Onto season ten of Supernatural and the demon!Dean storyline I've dreaded since last season. While I'm so grateful to see the writers have finally put Sam back in the character he used to be, and it's wonderful to see his determination to find and save Dean, I'm saddened by the disconnect between the characters. Dean isn't the scary demon I assumed he'd become but rather a strange, jerk version of himself, chasing women, getting into fights, and singing, and apart from his coldness toward Sam he seems more bitter than non human. Castiel and his steadily declining health has me terrified, even as I'm saddened at yet another season's storyline that distances him from the brothers. I miss Team Free Will together, and I've grown tired of the constant angels storyline, as Castiel is the only one of the angels I've ever enjoyed watching. "Reichenbach"'s revelation that some of Castiel's grace still exists makes me happy, yet I'm proud of Cas for refusing; he's come such a long way and learned so much. Demon!Dean is progressively spookier, and the final scene made me shudder. "Soul Survivor" was superb, and I'm so grateful to have caring!Sam, human!Dean, and healthy!Castiel back again, the way it should be. The twist that Sam forced a man to sell his soul to find Crowley and Dean was fascinating, and I'm intrigued to see if there will be further fallout. I'm also shocked by Crowley saving Castiel. "Ask Jeeves" is a delight, much like an early seasons' ghost hunting episode while still with a glimmer of worry regarding Dean and the Mark. "The Executioner's Song" was stunning, driving Dean closer to a dark ending, while showcasing Team Free Will, a recipe that always forms the best episodes. I teared up when Cain tells Dean he'll kill Cas and Sam, and cheered when Dean was strong enough to give up the blade to Castiel.

I gave a try to the new series Galavant, and despite a shaky pilot, fell in love with it in the second episode. It's hilarious, outrageous, and the characters, even the bad guys, are all loveable. I already ship Isabella and Galavant, and I can't wait to see what happens.

In other new shows I started watching the intriguing Eye Candy and I'm already hooked. The premise is interesting, the acting and emotions are excellent, and I can feel for the main character. I was incredibly sad they killed off Ben, though, since he was so sweet and I loved Lindy and he together. But I'm starting to love Tommy and even ship Lindy and he.

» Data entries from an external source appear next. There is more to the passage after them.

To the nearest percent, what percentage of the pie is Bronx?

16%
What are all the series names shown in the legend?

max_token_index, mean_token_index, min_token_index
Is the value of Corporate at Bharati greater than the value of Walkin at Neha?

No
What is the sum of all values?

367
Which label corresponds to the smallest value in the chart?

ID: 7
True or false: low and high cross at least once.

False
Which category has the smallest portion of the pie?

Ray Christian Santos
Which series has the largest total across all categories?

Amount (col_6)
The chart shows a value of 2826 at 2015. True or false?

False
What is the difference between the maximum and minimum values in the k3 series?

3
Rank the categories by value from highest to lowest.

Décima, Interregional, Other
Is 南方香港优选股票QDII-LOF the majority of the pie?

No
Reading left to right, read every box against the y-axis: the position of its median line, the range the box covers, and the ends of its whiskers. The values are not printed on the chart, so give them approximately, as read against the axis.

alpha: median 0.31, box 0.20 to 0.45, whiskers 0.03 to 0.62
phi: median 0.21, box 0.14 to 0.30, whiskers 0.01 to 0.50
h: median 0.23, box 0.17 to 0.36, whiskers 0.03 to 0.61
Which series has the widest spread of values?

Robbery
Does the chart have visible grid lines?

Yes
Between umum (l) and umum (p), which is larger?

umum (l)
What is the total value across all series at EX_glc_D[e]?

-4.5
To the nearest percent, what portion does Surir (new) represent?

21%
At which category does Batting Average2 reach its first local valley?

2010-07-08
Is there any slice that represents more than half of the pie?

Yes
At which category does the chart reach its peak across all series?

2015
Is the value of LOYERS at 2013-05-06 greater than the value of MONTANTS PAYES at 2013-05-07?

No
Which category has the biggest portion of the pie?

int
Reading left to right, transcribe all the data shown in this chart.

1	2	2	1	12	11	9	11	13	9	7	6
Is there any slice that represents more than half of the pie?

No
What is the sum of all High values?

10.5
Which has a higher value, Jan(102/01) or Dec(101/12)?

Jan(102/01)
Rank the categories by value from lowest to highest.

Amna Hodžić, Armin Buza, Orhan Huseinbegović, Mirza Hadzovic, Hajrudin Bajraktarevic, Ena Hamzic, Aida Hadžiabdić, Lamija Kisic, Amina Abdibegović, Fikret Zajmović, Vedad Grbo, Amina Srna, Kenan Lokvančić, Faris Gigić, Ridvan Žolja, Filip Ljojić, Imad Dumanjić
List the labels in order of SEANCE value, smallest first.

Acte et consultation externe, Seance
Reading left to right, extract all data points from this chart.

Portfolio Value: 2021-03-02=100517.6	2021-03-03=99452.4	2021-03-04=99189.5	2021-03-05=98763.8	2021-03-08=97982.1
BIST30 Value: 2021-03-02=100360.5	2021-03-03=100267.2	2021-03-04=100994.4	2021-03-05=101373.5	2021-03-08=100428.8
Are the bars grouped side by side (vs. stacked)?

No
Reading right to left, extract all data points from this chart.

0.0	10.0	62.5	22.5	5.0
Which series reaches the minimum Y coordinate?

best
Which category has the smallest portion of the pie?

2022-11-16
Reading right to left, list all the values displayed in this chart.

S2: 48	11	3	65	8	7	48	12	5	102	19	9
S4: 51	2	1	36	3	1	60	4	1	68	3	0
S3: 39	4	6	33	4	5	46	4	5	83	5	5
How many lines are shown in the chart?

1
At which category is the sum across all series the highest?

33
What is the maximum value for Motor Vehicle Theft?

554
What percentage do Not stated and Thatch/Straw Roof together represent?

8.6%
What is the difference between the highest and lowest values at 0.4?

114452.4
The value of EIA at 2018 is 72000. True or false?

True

I also discovered the new series 12 Monkeys and I'm in love with it: a sci-fi show with an actual science basis, bound by laws that make sense for a refreshing change. Cole is a likeable and tragic protagonist, with shades of grey - I teared up during the scene where he says how much he wants forgiveness - and I already ship him with Cassandra. My favorite character, however, is Ramse, whose goodness shines through the dark future and friendship with Cole keeps me interested in learning about their pasts. I love the concept, too, and the jumping between time periods.